Emportés par vagues successives, nous déambulons allègrement des gilets jaunes au Brexit, de la réforme des retraites à Carlos Ghosn, de #MeeToo aux pédophiles, de l’Iran à la 3e guerre mondiale, d’Erdogan à l’Otan, de l’Otan à Macron, de Macron à la dictature, de la dictature à la répression policière. Le citoyen que nous sommes tous, devient un être perclus de contradictions et d’incertitudes, prêt à se donner au premier venu à qui l’on donne raison pour avoir été le dernier à parler.

Ainsi va l’écume des jours, nourrie d’échos sonores et visuels qui, se superposant les uns les autres jusqu’à former un éphémère château de cartes, ne demande qu’à s’effondrer à la faveur de la dernière brise médiatique venue.

Tout va donc trop vite et cet enivrement collectif perpétuel, perfusé aux vertus de l’immédiateté et de la vénalité, fait de nous des êtres qui n’avons jamais été autant informés et qui cependant, sommes devenus des zombis du monde qui nous accueille.

Heureux donc celui qui, instruit d’autant de contradictions et d’informations parfois mensongères, se construit un avis ferme et définitif. Cette certitude factuelle qu’il est de bon ton d’avoir sous peine de décrochage intellectuel, s’exerce sur tout et en toutes circonstances pour répondre aux canons de la modernité.

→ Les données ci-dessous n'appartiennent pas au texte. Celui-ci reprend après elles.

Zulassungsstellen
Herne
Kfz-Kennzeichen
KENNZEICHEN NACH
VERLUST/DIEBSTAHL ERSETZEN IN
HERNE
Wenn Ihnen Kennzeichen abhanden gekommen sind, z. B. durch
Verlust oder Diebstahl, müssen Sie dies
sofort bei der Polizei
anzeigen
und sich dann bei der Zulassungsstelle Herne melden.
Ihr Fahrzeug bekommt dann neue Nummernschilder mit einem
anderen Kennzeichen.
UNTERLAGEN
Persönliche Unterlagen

Je revendique donc le droit au doute, au refus du despotisme médiatique, à la faiblesse de ne pas avoir d’avis sur tel ou tel sujet, d’être en somme un homme perfectible à défaut d’être parfait.

Face à cette effervescence débitée sous l’emprise de l’urgence, mon libre arbitre se forge dans des dossiers élaborés où le temps accordé a fait son œuvre, où différents points de vue se sont exprimés et que seule la presse écrite sait produire avec la rigueur qu’elle s’impose, hors du tumulte des chaînes d’info, des réseaux sociaux et de ses pseudos directeurs de conscience pétris de certitudes et d’insolences. C’est pourquoi, aujourd’hui comme demain, je me refuse à commenter au pied levé un quelconque avis de circonstance sous peine d’être pris en flagrant délit d’opportunisme.